◆ Stored data

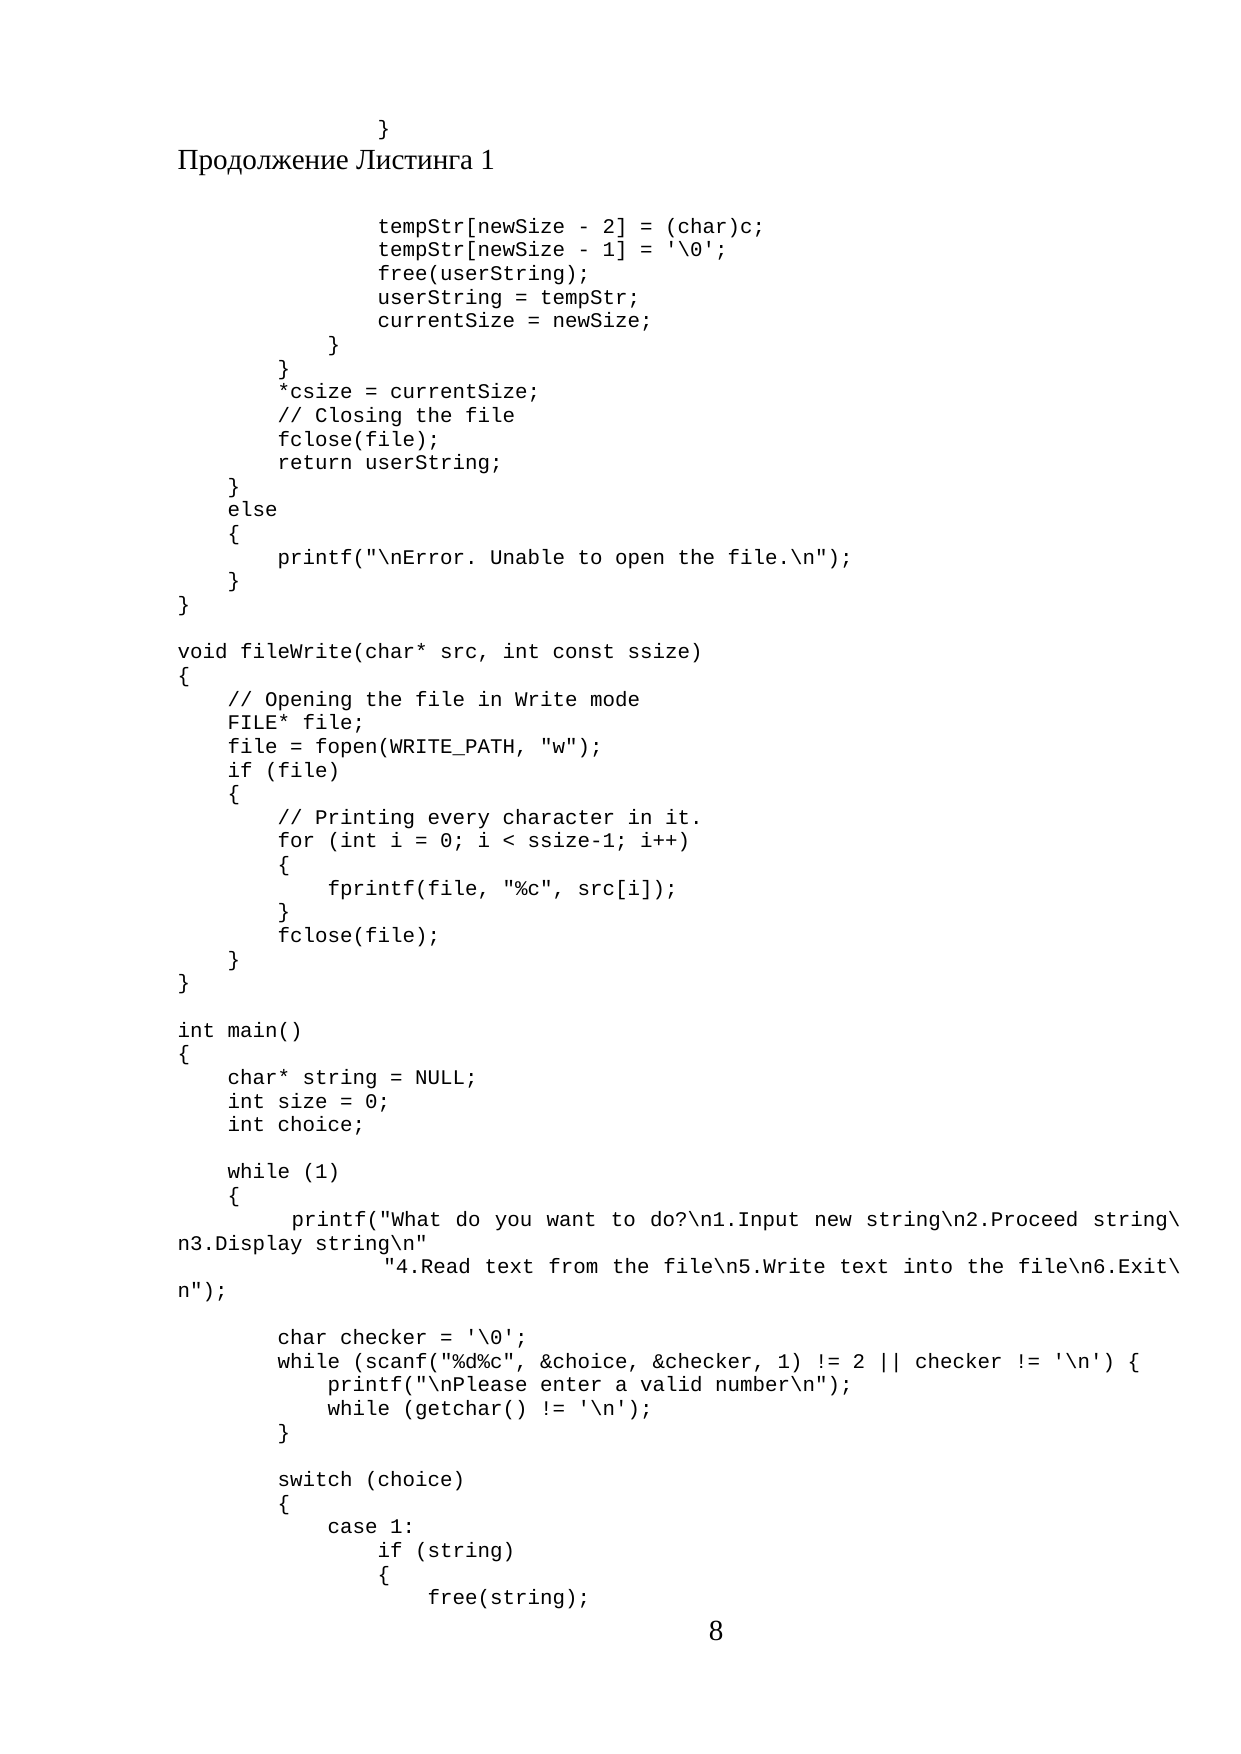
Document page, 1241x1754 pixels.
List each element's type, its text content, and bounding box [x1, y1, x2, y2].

text { [177, 665, 1181, 689]
text tempStr[newSize - 2] = (char)c; [177, 216, 1181, 239]
text int main() [177, 1020, 1181, 1043]
text void fileWrite(char* src, int const ssize) [177, 641, 1181, 665]
text { [177, 523, 1181, 547]
text } [177, 972, 1181, 996]
text // Opening the file in Write mode [177, 689, 1181, 712]
text printf("\nPlease enter a valid number\n"); [177, 1374, 1181, 1398]
text { [177, 1043, 1181, 1067]
text char checker = '\0'; [177, 1327, 1181, 1351]
text case 1: [177, 1516, 1181, 1540]
text } [177, 594, 1181, 618]
text while (getchar() != '\n'); [177, 1398, 1181, 1422]
text currentSize = newSize; [177, 310, 1181, 334]
text } [177, 334, 1181, 358]
text fclose(file); [177, 925, 1181, 949]
text fclose(file); [177, 428, 1181, 452]
text while (1) [177, 1162, 1181, 1185]
text FILE* file; [177, 712, 1181, 736]
text fprintf(file, "%c", src[i]); [177, 878, 1181, 901]
text } [177, 118, 1181, 142]
text } [177, 1422, 1181, 1445]
text if (file) [177, 759, 1181, 783]
text // Closing the file [177, 405, 1181, 428]
text { [177, 1185, 1181, 1209]
text printf("\nError. Unable to open the file.\n"); [177, 547, 1181, 570]
text if (string) [177, 1540, 1181, 1563]
text char* string = NULL; [177, 1067, 1181, 1091]
text userString = tempStr; [177, 287, 1181, 310]
text while (scanf("%d%c", &choice, &checker, 1) != 2 || checker != '\n') { [177, 1351, 1181, 1374]
text free(string); [177, 1587, 1181, 1611]
text Продолжение Листинга 1 [177, 142, 1181, 175]
text } [177, 476, 1181, 499]
text } [177, 901, 1181, 925]
text switch (choice) [177, 1469, 1181, 1493]
text else [177, 499, 1181, 523]
text { [177, 1493, 1181, 1516]
text // Printing every character in it. [177, 807, 1181, 831]
text printf("What do you want to do?\n1.Input new string\n2.Proceed string\n3.Display string\n" [177, 1209, 1181, 1256]
text int size = 0; [177, 1091, 1181, 1114]
text { [177, 1563, 1181, 1587]
text } [177, 949, 1181, 972]
text file = fopen(WRITE_PATH, "w"); [177, 736, 1181, 759]
text *csize = currentSize; [177, 381, 1181, 405]
text tempStr[newSize - 1] = '\0'; [177, 239, 1181, 263]
text } [177, 358, 1181, 381]
text free(userString); [177, 263, 1181, 287]
text } [177, 570, 1181, 594]
text "4.Read text from the file\n5.Write text into the file\n6.Exit\n"); [177, 1256, 1181, 1303]
text { [177, 783, 1181, 807]
text int choice; [177, 1114, 1181, 1138]
text for (int i = 0; i < ssize-1; i++) [177, 831, 1181, 854]
text return userString; [177, 452, 1181, 476]
text { [177, 854, 1181, 878]
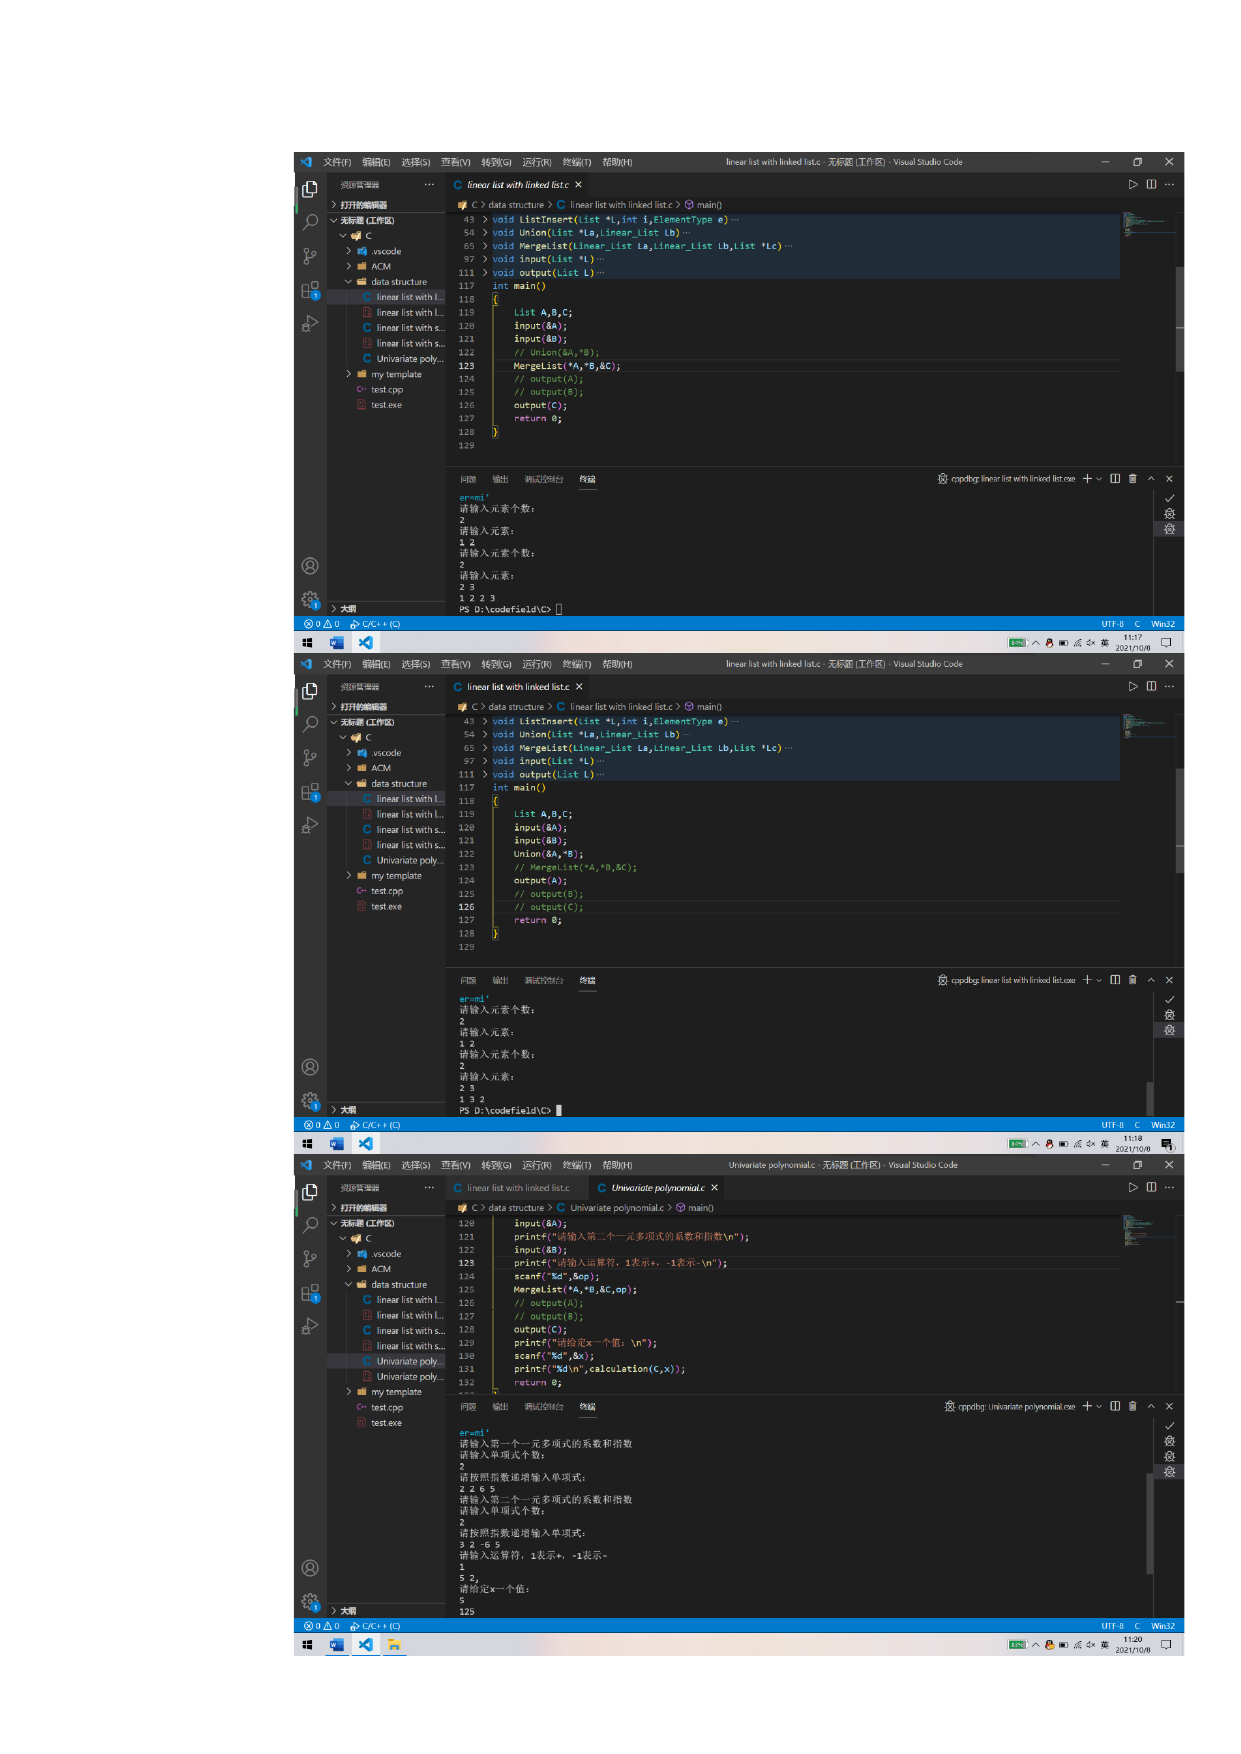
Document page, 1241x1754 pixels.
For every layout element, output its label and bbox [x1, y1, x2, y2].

picture [293, 152, 1185, 1656]
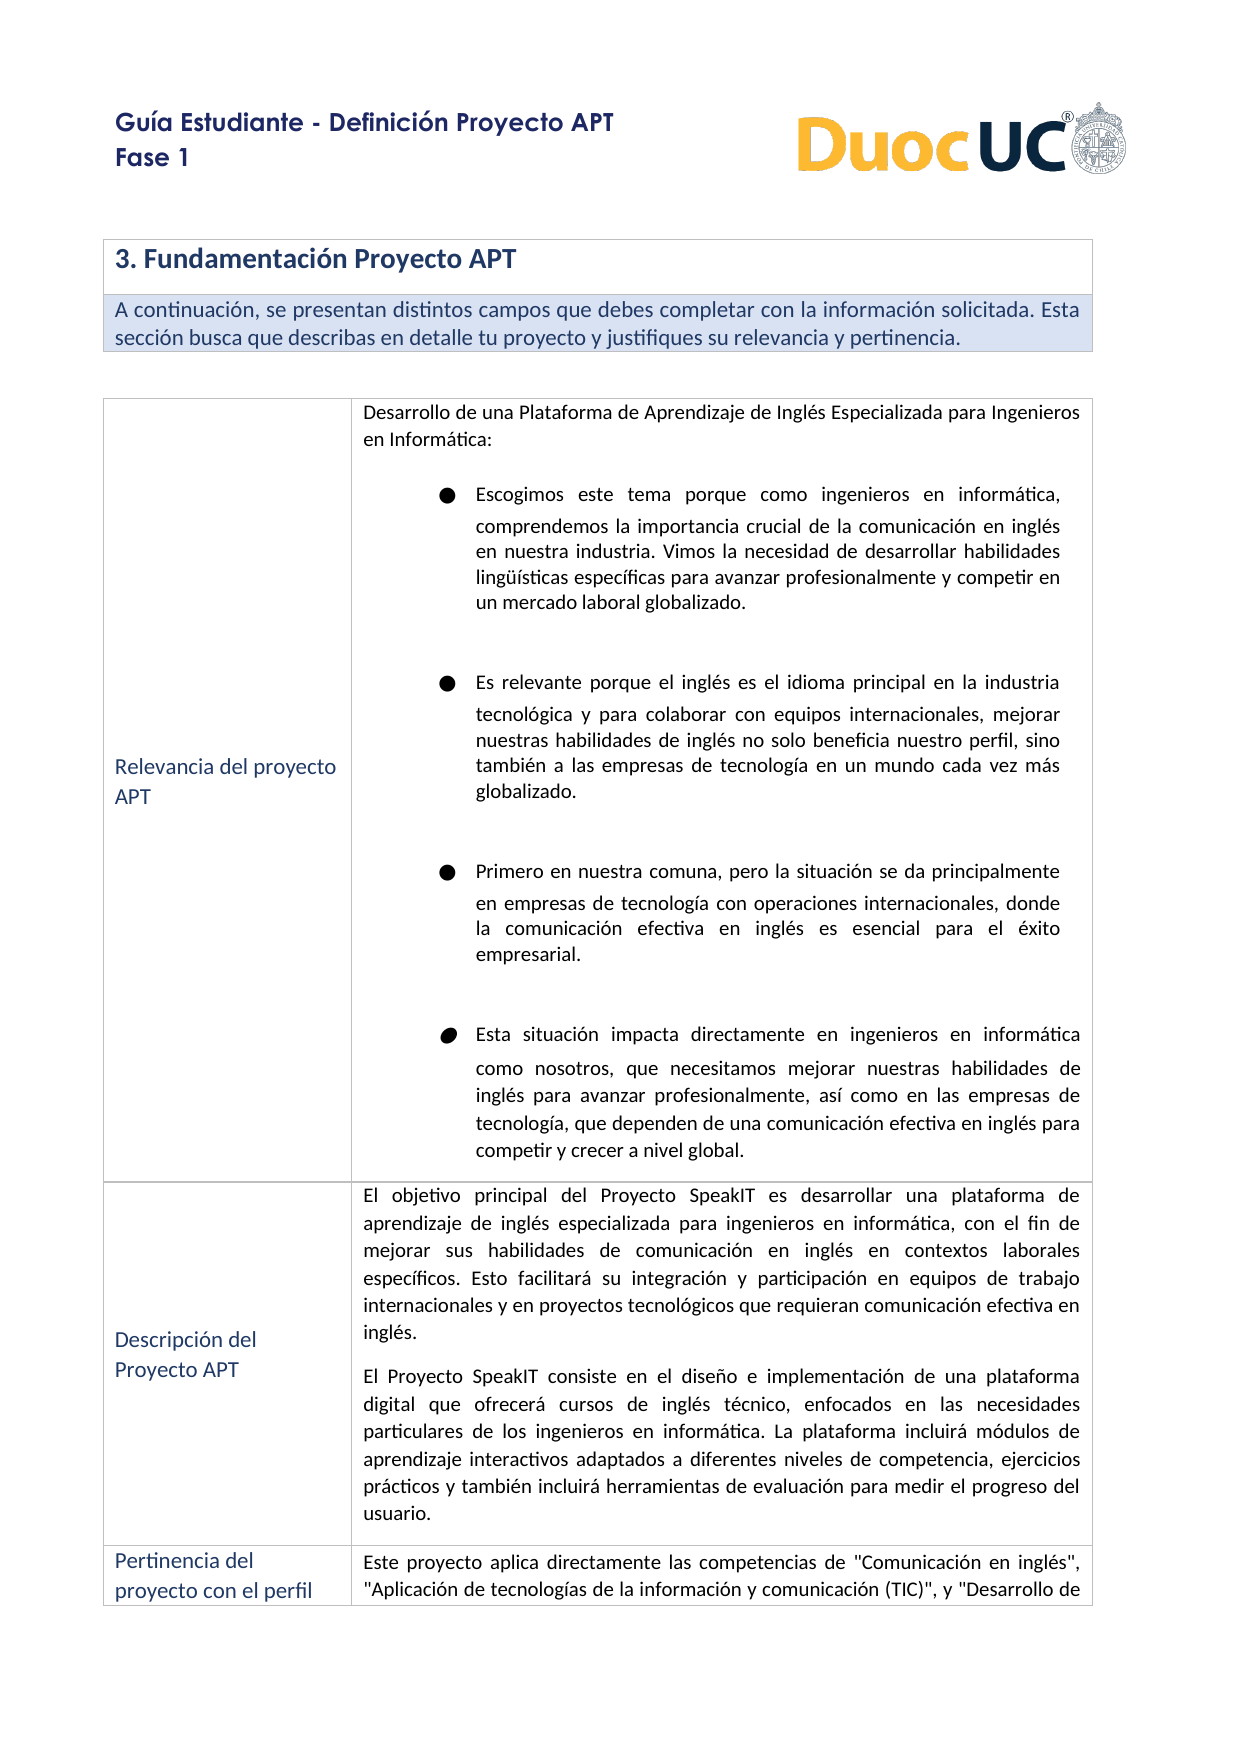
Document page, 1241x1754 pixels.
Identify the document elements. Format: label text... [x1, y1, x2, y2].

table_header Relevancia del proyecto APT [104, 399, 351, 1181]
table_header Desarrollo de una Plataforma de Aprendizaje de Inglés Especializada para Ingenieros en Informática: Escogimos este tema porque como ingenieros en informática, comprendemos la importancia crucial de la comunicación en inglés en nuestra industria. Vimos la necesidad de desarrollar habilidades lingüísticas específicas para avanzar profesionalmente y competir en un mercado laboral globalizado. Es relevante porque el inglés es el idioma principal en la industria tecnológica y para colaborar con equipos internacionales, mejorar nuestras habilidades de inglés no solo beneficia nuestro perfil, sino también a las empresas de tecnología en un mundo cada vez más globalizado. Primero en nuestra comuna, pero la situación se da principalmente en empresas de tecnología con operaciones internacionales, donde la comunicación efectiva en inglés es esencial para el éxito empresarial. Esta situación impacta directamente en ingenieros en informática como nosotros, que necesitamos mejorar nuestras habilidades de inglés para avanzar profesionalmente, así como en las empresas de tecnología, que dependen de una comunicación efectiva en inglés para competir y crecer a nivel global. [352, 399, 1092, 1181]
picture [798, 102, 1126, 174]
table_cell Descripción del Proyecto APT [104, 1183, 351, 1545]
table_cell Pertinencia del proyecto con el perfil de egreso [104, 1546, 351, 1605]
table_cell El objetivo principal del Proyecto SpeakIT es desarrollar una plataforma de aprendizaje de inglés especializada para ingenieros en informática, con el fin de mejorar sus habilidades de comunicación en inglés en contextos laborales específicos. Esto facilitará su integración y participación en equipos de trabajo internacionales y en proyectos tecnológicos que requieran comunicación efectiva en inglés. El Proyecto SpeakIT consiste en el diseño e implementación de una plataforma digital que ofrecerá cursos de inglés técnico, enfocados en las necesidades particulares de los ingenieros en informática. La plataforma incluirá módulos de aprendizaje interactivos adaptados a diferentes niveles de competencia, ejercicios prácticos y también incluirá herramientas de evaluación para medir el progreso del usuario. [352, 1183, 1092, 1545]
table_cell A continuación, se presentan distintos campos que debes completar con la información solicitada. Esta sección busca que describas en detalle tu proyecto y justifiques su relevancia y pertinencia. [104, 295, 1092, 351]
table_cell Este proyecto aplica directamente las competencias de "Comunicación en inglés", "Aplicación de tecnologías de la información y comunicación (TIC)", y "Desarrollo de soluciones sistémicas integrales". La competencia en inglés es esencial para los ingenieros en informática, ya que la mayoría de la documentación técnica, herramientas y colaboraciones internacionales se realizan en este idioma. Además, la capacidad de desarrollar soluciones tecnológicas se pone en práctica al diseñar y programar la plataforma de aprendizaje, que es un sistema integral que optimiza procesos de aprendizaje y mejora la empleabilidad de los ingenieros en un entorno global. [352, 1546, 1092, 1605]
table_header 3. Fundamentación Proyecto APT [104, 240, 1092, 294]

◆ What you will do
The records above are to be reproduced exactly; the pictures are to be left out.

◆ Written response
Document page, 1241x1754 pixels.
List each element's type, its text content, and bounding box [x1, y1, x2, y2].

text { [177, 665, 1181, 689]
text tempStr[newSize - 2] = (char)c; [177, 216, 1181, 239]
text int main() [177, 1020, 1181, 1043]
text void fileWrite(char* src, int const ssize) [177, 641, 1181, 665]
text { [177, 523, 1181, 547]
text } [177, 972, 1181, 996]
text // Opening the file in Write mode [177, 689, 1181, 712]
text printf("\nPlease enter a valid number\n"); [177, 1374, 1181, 1398]
text { [177, 1043, 1181, 1067]
text char checker = '\0'; [177, 1327, 1181, 1351]
text case 1: [177, 1516, 1181, 1540]
text } [177, 594, 1181, 618]
text while (getchar() != '\n'); [177, 1398, 1181, 1422]
text currentSize = newSize; [177, 310, 1181, 334]
text } [177, 334, 1181, 358]
text fclose(file); [177, 925, 1181, 949]
text fclose(file); [177, 428, 1181, 452]
text while (1) [177, 1162, 1181, 1185]
text FILE* file; [177, 712, 1181, 736]
text fprintf(file, "%c", src[i]); [177, 878, 1181, 901]
text } [177, 118, 1181, 142]
text } [177, 1422, 1181, 1445]
text if (file) [177, 759, 1181, 783]
text // Closing the file [177, 405, 1181, 428]
text { [177, 1185, 1181, 1209]
text printf("\nError. Unable to open the file.\n"); [177, 547, 1181, 570]
text if (string) [177, 1540, 1181, 1563]
text char* string = NULL; [177, 1067, 1181, 1091]
text userString = tempStr; [177, 287, 1181, 310]
text while (scanf("%d%c", &choice, &checker, 1) != 2 || checker != '\n') { [177, 1351, 1181, 1374]
text free(string); [177, 1587, 1181, 1611]
text Продолжение Листинга 1 [177, 142, 1181, 175]
text } [177, 476, 1181, 499]
text } [177, 901, 1181, 925]
text switch (choice) [177, 1469, 1181, 1493]
text else [177, 499, 1181, 523]
text { [177, 1493, 1181, 1516]
text // Printing every character in it. [177, 807, 1181, 831]
text printf("What do you want to do?\n1.Input new string\n2.Proceed string\n3.Display string\n" [177, 1209, 1181, 1256]
text int size = 0; [177, 1091, 1181, 1114]
text { [177, 1563, 1181, 1587]
text } [177, 949, 1181, 972]
text file = fopen(WRITE_PATH, "w"); [177, 736, 1181, 759]
text *csize = currentSize; [177, 381, 1181, 405]
text tempStr[newSize - 1] = '\0'; [177, 239, 1181, 263]
text } [177, 358, 1181, 381]
text free(userString); [177, 263, 1181, 287]
text } [177, 570, 1181, 594]
text "4.Read text from the file\n5.Write text into the file\n6.Exit\n"); [177, 1256, 1181, 1303]
text { [177, 783, 1181, 807]
text int choice; [177, 1114, 1181, 1138]
text for (int i = 0; i < ssize-1; i++) [177, 831, 1181, 854]
text return userString; [177, 452, 1181, 476]
text { [177, 854, 1181, 878]
Document page, 1241x1754 pixels.
For every layout element, output its label and bbox [x1, y1, x2, y2].

picture [293, 152, 1185, 1656]
Document page, 1241x1754 pixels.
Identify the document elements. Format: label text... [x1, y1, x2, y2].

table_header Relevancia del proyecto APT [104, 399, 351, 1181]
table_header Desarrollo de una Plataforma de Aprendizaje de Inglés Especializada para Ingenieros en Informática: Escogimos este tema porque como ingenieros en informática, comprendemos la importancia crucial de la comunicación en inglés en nuestra industria. Vimos la necesidad de desarrollar habilidades lingüísticas específicas para avanzar profesionalmente y competir en un mercado laboral globalizado. Es relevante porque el inglés es el idioma principal en la industria tecnológica y para colaborar con equipos internacionales, mejorar nuestras habilidades de inglés no solo beneficia nuestro perfil, sino también a las empresas de tecnología en un mundo cada vez más globalizado. Primero en nuestra comuna, pero la situación se da principalmente en empresas de tecnología con operaciones internacionales, donde la comunicación efectiva en inglés es esencial para el éxito empresarial. Esta situación impacta directamente en ingenieros en informática como nosotros, que necesitamos mejorar nuestras habilidades de inglés para avanzar profesionalmente, así como en las empresas de tecnología, que dependen de una comunicación efectiva en inglés para competir y crecer a nivel global. [352, 399, 1092, 1181]
picture [798, 102, 1126, 174]
table_cell Descripción del Proyecto APT [104, 1183, 351, 1545]
table_cell Pertinencia del proyecto con el perfil de egreso [104, 1546, 351, 1605]
table_cell El objetivo principal del Proyecto SpeakIT es desarrollar una plataforma de aprendizaje de inglés especializada para ingenieros en informática, con el fin de mejorar sus habilidades de comunicación en inglés en contextos laborales específicos. Esto facilitará su integración y participación en equipos de trabajo internacionales y en proyectos tecnológicos que requieran comunicación efectiva en inglés. El Proyecto SpeakIT consiste en el diseño e implementación de una plataforma digital que ofrecerá cursos de inglés técnico, enfocados en las necesidades particulares de los ingenieros en informática. La plataforma incluirá módulos de aprendizaje interactivos adaptados a diferentes niveles de competencia, ejercicios prácticos y también incluirá herramientas de evaluación para medir el progreso del usuario. [352, 1183, 1092, 1545]
table_cell A continuación, se presentan distintos campos que debes completar con la información solicitada. Esta sección busca que describas en detalle tu proyecto y justifiques su relevancia y pertinencia. [104, 295, 1092, 351]
table_cell Este proyecto aplica directamente las competencias de "Comunicación en inglés", "Aplicación de tecnologías de la información y comunicación (TIC)", y "Desarrollo de soluciones sistémicas integrales". La competencia en inglés es esencial para los ingenieros en informática, ya que la mayoría de la documentación técnica, herramientas y colaboraciones internacionales se realizan en este idioma. Además, la capacidad de desarrollar soluciones tecnológicas se pone en práctica al diseñar y programar la plataforma de aprendizaje, que es un sistema integral que optimiza procesos de aprendizaje y mejora la empleabilidad de los ingenieros en un entorno global. [352, 1546, 1092, 1605]
table_header 3. Fundamentación Proyecto APT [104, 240, 1092, 294]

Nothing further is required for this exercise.